3.2. Target Ubuntu 22.04 Host SSH Server Configuration (sshd_config)

If the issue is dropped connections, you might need to adjust the server-side SSH keep-alive settings on your Ubuntu 22.04 hosts.

  1. Edit sshd_config:

    sudo nano /etc/ssh/sshd_config

    Add or modify the following lines:

    # /etc/ssh/sshd_config
    ClientAliveInterval 60
    ClientAliveCountMax 5

    Explanation:

    • ClientAliveInterval 60: The sshd server will send a null packet to the client every 60 seconds if no data has been received from the client. This keeps the connection alive through network devices that might otherwise close idle connections.
    • ClientAliveCountMax 5: If 5 consecutive client alive messages are sent without a response from the client, sshd will disconnect the client.
    • Combined, this means the connection will be terminated after 60 * 5 = 300 seconds (5 minutes) of unresponsiveness. Adjust ClientAliveCountMax higher if your network is extremely unreliable, but be mindful of resource usage.
  2. Restart SSH Service: After modifying sshd_config, you must restart the SSH service for changes to take effect.

    sudo systemctl restart sshd

3.3. Target Ubuntu 22.04 Host Firewall (UFW)

Ensure SSH traffic is explicitly allowed on your Ubuntu 22.04 hosts.

  1. Check UFW Status:

    sudo ufw status

    Look for a rule allowing OpenSSH or port 22.

  2. Allow OpenSSH: If not allowed, enable it:

    sudo ufw allow OpenSSH
    # or if you prefer by port
    # sudo ufw allow 22/tcp
  3. Enable UFW (if disabled): If UFW is inactive, you might need to enable it, but be careful as this will activate all configured rules.

    sudo ufw enable

4. Verification

After making changes, it’s crucial to verify that the timeout issues are resolved.

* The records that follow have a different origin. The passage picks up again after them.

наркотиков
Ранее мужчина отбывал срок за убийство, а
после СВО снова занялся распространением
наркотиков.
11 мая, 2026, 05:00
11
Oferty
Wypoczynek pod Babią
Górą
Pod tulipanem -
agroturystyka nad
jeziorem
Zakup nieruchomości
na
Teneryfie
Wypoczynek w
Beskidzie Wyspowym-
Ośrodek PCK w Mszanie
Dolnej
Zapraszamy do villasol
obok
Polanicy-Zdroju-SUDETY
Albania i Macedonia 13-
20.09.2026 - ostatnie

  1. Rerun Your Original Playbook/Command: The most direct way to verify is to run the exact Ansible playbook or ad-hoc command that was previously timing out.

    # If using a playbook
    ansible-playbook your_playbook.yml -i inventory.ini
    
    # If using an ad-hoc command
    ansible your_ubuntu_host -m setup -i inventory.ini # (or your specific module)
  2. Monitor with Increased Verbosity: If the issue persists, run your Ansible command with -vvv for detailed output. This can reveal where exactly the process is hanging.

    ansible-playbook your_playbook.yml -i inventory.ini -vvv

    Examine the output for clues like “Authentication failed,” “Connection refused,” or long pauses at specific task points.

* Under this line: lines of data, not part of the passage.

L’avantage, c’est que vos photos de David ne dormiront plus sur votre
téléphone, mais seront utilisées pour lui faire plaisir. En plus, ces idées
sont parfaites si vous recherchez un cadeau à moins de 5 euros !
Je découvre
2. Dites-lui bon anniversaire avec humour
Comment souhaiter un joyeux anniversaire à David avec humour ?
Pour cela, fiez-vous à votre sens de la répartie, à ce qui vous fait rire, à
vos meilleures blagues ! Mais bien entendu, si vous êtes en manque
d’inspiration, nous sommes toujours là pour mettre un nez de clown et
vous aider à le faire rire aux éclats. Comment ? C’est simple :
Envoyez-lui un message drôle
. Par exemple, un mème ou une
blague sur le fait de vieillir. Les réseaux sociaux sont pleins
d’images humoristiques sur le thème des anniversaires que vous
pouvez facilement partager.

  3. Check ControlPersist (if enabled): If you enabled ControlPersist, after a successful run, check for the existence of the control socket:

    # The default path is usually /home/user/.ansible/cp or /tmp
    ls -l ~/.ansible/cp/ansible-ssh-*

    The presence of these files indicates that ControlPersist is active and should speed up subsequent connections.

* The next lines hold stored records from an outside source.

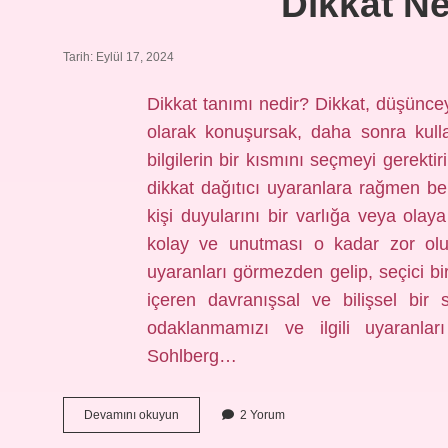
Dikkat N
Tarih: Eylül 17, 2024
Dikkat tanımı nedir? Dikkat, düşüncey
olarak konuşursak, daha sonra kul
bilgilerin bir kısmını seçmeyi gerektir
dikkat dağıtıcı uyaranlara rağmen bel
kişi duyularını bir varlığa veya ol
kolay ve unutması o kadar zor olur.
uyaranları görmezden gelip, seçici bir
içeren davranışsal ve bilişsel bir s
odaklanmamızı ve ilgili uyaranları
Sohlberg…
Dikkat
Devamını okuyun
2 Yorum
Nedir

  4. Observe System Logs: On the target Ubuntu 22.04 host, check the SSH daemon logs for connection issues:

    journalctl -u sshd | tail -f

    Look for messages indicating failed authentication, dropped connections, or MaxStartups warnings.

By systematically applying these steps, you should be able to diagnose and resolve most Ansible timeout errors when working with Ubuntu 22.04 hosts. Remember to test changes incrementally and revert if they introduce new issues.